5.1 RV32E Programmers’ Model
RV32E reduces the integer register count to 16 general-purpose
registers, (x0
–x15
), where x0
is a dedicated zero
register.
We have found that in the small RV32I core designs, the upper 16 registers consume around one quarter of the total area of the core excluding memories, thus their removal saves around 25% core area with a corresponding core power reduction.
This change requires a different calling convention and ABI. In particular, RV32E is only used with a soft-float calling convention. A new embedded ABI is under consideration that would work across RV32E and RV32I.
5.2 RV32E Instruction Set
RV32E uses the same instruction-set encoding as RV32I, except that
only registers x0
–x15
are provided. Any future standard
extensions will not make use of the instruction bits freed up by the
reduced register-specifier fields and so these are designated for
custom extensions.
RV32E can be combined with all current standard extensions. Defining the F, D, and Q extensions as having a 16-entry floating point register file when combined with RV32E was considered but decided against. To support systems with reduced floating-point register state, we intend to define a “Zfinx” extension that makes floating-point computations use the integer registers, removing the floating-point loads, stores, and moves between floating point and integer registers.

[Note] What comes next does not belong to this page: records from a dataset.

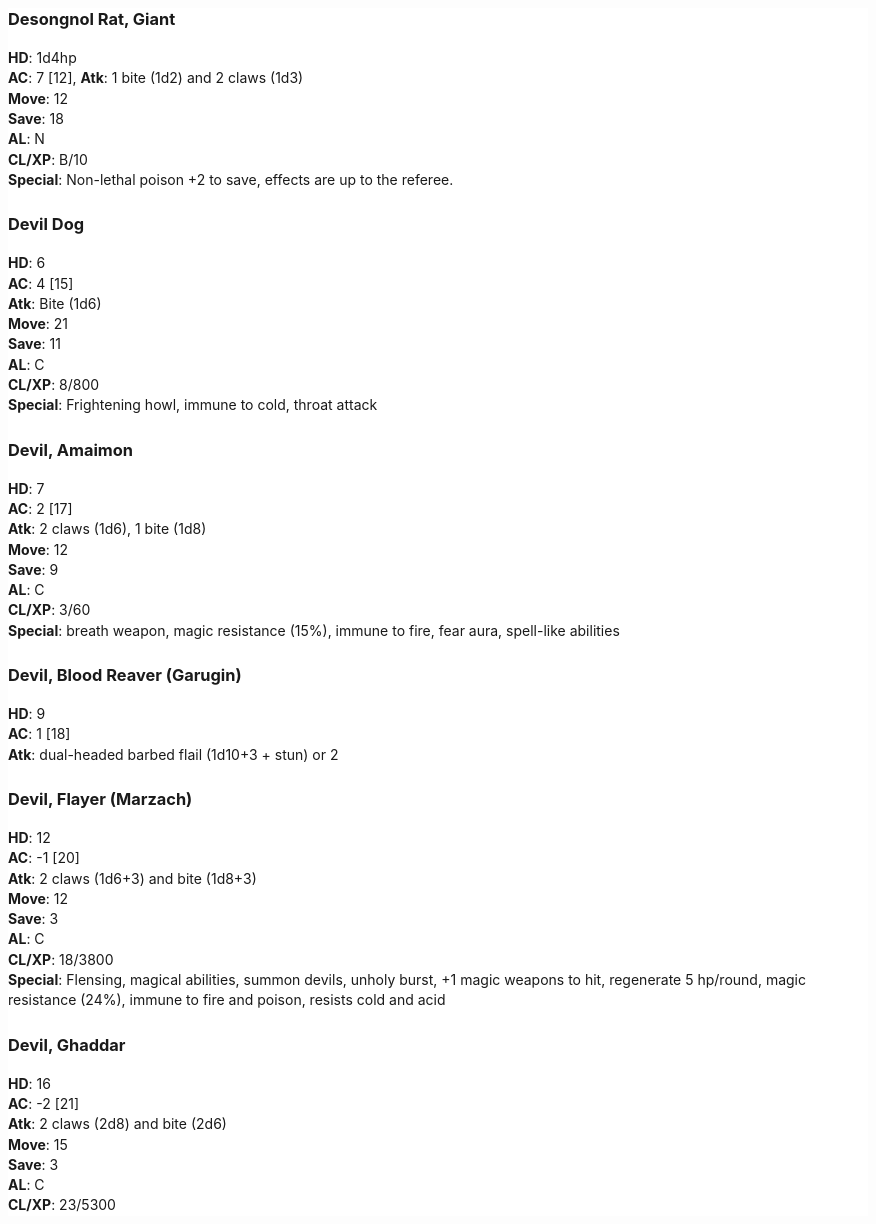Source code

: ### Desongnol Rat, Giant

**HD**: 1d4hp  
**AC**: 7 \[12\], **Atk**: 1 bite (1d2) and 2 claws (1d3)  
**Move**: 12  
**Save**: 18  
**AL**: N  
**CL/XP**: B/10  
**Special**: Non-lethal poison +2 to save, effects are up to the referee.

### Devil Dog

**HD**: 6  
**AC**: 4 \[15\]  
**Atk**: Bite (1d6)  
**Move**: 21  
**Save**: 11  
**AL**: C  
**CL/XP**: 8/800  
**Special**: Frightening howl, immune to cold, throat attack

### Devil, Amaimon 
**HD**: 7  
**AC**: 2 \[17\]  
**Atk**: 2 claws (1d6), 1 bite (1d8)  
**Move**: 12  
**Save**: 9  
**AL**: C  
**CL/XP**: 3/60  
**Special**: breath weapon, magic resistance (15%), immune to fire, fear aura, spell-like abilities

### Devil, Blood Reaver (Garugin) 
**HD**: 9  
**AC**: 1 \[18\]  
**Atk**: dual-headed barbed flail (1d10+3 + stun) or 2

### Devil, Flayer (Marzach) 
**HD**: 12  
**AC**: -1 \[20\]  
**Atk**: 2 claws (1d6+3) and bite (1d8+3)  
**Move**: 12  
**Save**: 3  
**AL**: C  
**CL/XP**: 18/3800  
**Special**: Flensing, magical abilities, summon devils, unholy burst, +1 magic weapons to hit, regenerate 5 hp/round, magic resistance (24%), immune to fire and poison, resists cold and acid

### Devil, Ghaddar 
**HD**: 16  
**AC**: -2 \[21\]  
**Atk**: 2 claws (2d8) and bite (2d6)  
**Move**: 15  
**Save**: 3  
**AL**: C  
**CL/XP**: 23/5300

RV32E was designed to provide an even smaller base core for embedded microcontrollers. Although we had mentioned this possibility in version 2.0 of this document, we initially resisted defining this subset. However, given the demand for the smallest possible 32-bit microcontroller, and in the interests of preempting fragmentation in this space, we have now defined RV32E as a fourth standard base ISA in addition to RV32I, RV64I, and RV128I. There is also interest in defining an RV64E to reduce context state for highly threaded 64-bit processors.